• _TASK DIRECTIONS_
Count the lines below that contain the string "Школьные", and give only the number.

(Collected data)

Segment Open

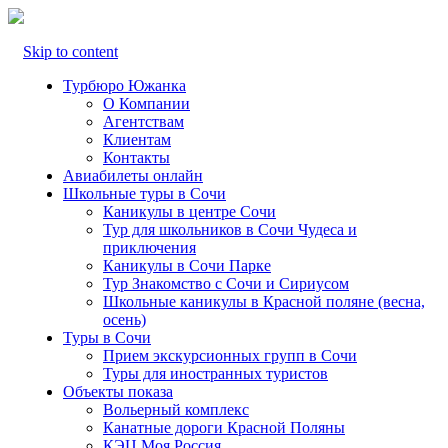
Skip to content
Турбюро Южанка
О Компании
Агентствам
Клиентам
Контакты
Авиабилеты онлайн
Школьные туры в Сочи
Каникулы в центре Сочи
Тур для школьников в Сочи Чудеса и
приключения
Каникулы в Сочи Парке
Тур Знакомство с Сочи и Сириусом
Школьные каникулы в Красной поляне (весна,
осень)
Туры в Сочи
Прием экскурсионных групп в Сочи
Туры для иностранных туристов
Объекты показа
Вольерный комплекс
Канатные дороги Красной Поляны
КЭЦ Моя Россия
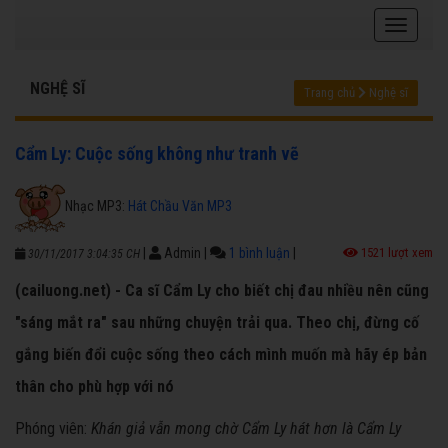
NGHỆ SĨ
Trang chủ
Nghệ sĩ
Cẩm Ly: Cuộc sống không như tranh vẽ
Nhạc MP3:
Hát Chầu Văn MP3
|
Admin
|
1 bình luận
|
1521 lượt xem
30/11/2017 3:04:35 CH
(cailuong.net) - Ca sĩ Cẩm Ly cho biết chị đau nhiều nên cũng
"sáng mắt ra" sau những chuyện trải qua. Theo chị, đừng cố
gắng biến đổi cuộc sống theo cách mình muốn mà hãy ép bản
thân cho phù hợp với nó
Phóng viên:
Khán giả vẫn mong chờ Cẩm Ly hát hơn là Cẩm Ly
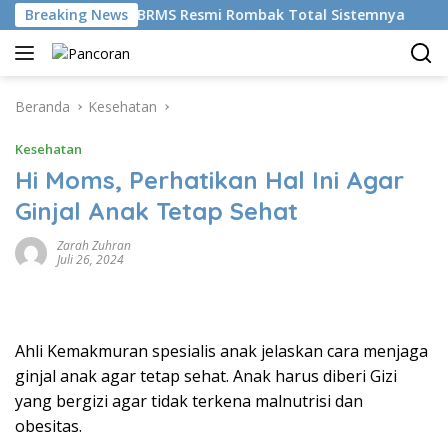
Langsung
ikemudikan AI, BRMS Resmi Rombak Total Sistemnya
Breaking News
Bi
ke
konten
Beranda
Kesehatan
Kesehatan
Hi Moms, Perhatikan Hal Ini Agar
Ginjal Anak Tetap Sehat
Zarah Zuhran
Juli 26, 2024
Ahli Kemakmuran spesialis anak jelaskan cara menjaga
ginjal anak agar tetap sehat. Anak harus diberi Gizi
yang bergizi agar tidak terkena malnutrisi dan
obesitas.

Segment Closed

• _WRITTEN ANSWER_
2